Exercise data |
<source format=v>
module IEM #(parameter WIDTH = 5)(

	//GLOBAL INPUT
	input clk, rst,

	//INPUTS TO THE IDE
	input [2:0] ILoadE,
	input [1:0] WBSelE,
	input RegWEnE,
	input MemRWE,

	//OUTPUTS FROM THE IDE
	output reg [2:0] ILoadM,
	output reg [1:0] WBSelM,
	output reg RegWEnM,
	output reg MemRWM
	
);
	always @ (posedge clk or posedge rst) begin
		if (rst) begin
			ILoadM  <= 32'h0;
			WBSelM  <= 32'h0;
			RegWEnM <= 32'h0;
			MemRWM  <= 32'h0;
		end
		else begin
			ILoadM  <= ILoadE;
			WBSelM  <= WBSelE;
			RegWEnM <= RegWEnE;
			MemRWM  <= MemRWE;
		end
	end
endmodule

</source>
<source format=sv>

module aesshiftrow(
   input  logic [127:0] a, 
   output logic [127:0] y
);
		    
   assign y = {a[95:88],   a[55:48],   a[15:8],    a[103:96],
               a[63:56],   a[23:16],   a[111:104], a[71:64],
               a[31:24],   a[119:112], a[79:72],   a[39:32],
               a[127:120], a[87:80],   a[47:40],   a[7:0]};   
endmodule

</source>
--
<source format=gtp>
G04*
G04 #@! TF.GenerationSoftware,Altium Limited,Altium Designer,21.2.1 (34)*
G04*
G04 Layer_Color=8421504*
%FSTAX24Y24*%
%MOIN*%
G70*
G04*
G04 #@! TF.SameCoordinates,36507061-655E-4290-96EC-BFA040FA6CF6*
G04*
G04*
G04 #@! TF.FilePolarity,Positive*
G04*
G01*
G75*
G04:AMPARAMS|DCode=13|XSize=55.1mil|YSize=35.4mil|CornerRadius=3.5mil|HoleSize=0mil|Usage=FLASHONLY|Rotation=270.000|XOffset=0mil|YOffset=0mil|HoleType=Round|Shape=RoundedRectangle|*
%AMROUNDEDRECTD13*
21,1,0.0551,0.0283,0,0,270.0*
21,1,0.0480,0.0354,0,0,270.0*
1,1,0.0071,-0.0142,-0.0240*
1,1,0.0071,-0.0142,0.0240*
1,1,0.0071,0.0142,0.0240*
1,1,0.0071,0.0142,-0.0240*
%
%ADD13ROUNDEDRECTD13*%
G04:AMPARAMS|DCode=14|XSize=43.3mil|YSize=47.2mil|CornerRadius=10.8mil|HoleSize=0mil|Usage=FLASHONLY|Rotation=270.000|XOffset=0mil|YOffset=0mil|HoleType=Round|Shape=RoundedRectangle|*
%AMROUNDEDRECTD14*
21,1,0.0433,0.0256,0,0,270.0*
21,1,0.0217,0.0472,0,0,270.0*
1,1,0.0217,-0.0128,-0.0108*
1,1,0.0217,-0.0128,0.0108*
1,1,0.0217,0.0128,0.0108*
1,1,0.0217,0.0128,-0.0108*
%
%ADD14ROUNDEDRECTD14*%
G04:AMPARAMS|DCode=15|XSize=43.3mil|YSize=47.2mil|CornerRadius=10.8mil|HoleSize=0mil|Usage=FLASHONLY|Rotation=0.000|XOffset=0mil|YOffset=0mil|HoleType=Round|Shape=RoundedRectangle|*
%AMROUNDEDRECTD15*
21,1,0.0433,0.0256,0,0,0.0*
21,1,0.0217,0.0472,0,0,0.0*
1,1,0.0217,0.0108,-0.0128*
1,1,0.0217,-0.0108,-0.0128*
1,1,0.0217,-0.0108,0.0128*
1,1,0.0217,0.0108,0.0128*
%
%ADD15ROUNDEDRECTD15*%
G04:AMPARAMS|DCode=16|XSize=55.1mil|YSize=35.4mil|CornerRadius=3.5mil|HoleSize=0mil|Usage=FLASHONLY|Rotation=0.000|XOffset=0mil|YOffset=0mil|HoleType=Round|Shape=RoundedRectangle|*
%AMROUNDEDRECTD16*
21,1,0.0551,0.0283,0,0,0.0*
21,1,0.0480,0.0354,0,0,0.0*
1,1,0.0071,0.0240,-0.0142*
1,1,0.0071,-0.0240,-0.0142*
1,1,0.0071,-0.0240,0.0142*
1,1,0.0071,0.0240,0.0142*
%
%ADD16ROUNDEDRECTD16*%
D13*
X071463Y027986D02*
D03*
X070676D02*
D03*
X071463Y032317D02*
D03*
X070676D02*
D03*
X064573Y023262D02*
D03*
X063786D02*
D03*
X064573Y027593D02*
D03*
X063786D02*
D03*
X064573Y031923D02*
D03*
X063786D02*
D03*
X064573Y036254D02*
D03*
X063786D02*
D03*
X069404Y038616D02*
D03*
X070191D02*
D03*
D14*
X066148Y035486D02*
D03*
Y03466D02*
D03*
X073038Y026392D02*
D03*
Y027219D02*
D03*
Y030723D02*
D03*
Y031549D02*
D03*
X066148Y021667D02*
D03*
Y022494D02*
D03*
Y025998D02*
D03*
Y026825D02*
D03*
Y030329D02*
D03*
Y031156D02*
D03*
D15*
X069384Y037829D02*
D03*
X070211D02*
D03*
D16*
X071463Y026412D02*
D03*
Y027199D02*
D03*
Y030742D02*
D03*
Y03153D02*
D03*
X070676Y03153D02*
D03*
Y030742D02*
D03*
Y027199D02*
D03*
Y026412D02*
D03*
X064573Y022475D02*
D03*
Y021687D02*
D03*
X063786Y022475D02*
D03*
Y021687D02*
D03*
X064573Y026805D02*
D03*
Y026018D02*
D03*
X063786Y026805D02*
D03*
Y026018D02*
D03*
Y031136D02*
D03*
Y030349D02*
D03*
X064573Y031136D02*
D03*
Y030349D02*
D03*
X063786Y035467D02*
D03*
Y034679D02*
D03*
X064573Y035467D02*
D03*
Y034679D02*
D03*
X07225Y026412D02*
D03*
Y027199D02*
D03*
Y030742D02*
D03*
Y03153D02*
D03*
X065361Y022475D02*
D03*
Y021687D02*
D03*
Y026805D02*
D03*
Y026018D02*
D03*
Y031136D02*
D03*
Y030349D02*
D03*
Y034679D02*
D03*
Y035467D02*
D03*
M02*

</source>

Activity |
Copy every line from the records above that contains the word "WBSelM".

Answer section |
	output reg [1:0] WBSelM,
			WBSelM  <= 32'h0;
			WBSelM  <= WBSelE;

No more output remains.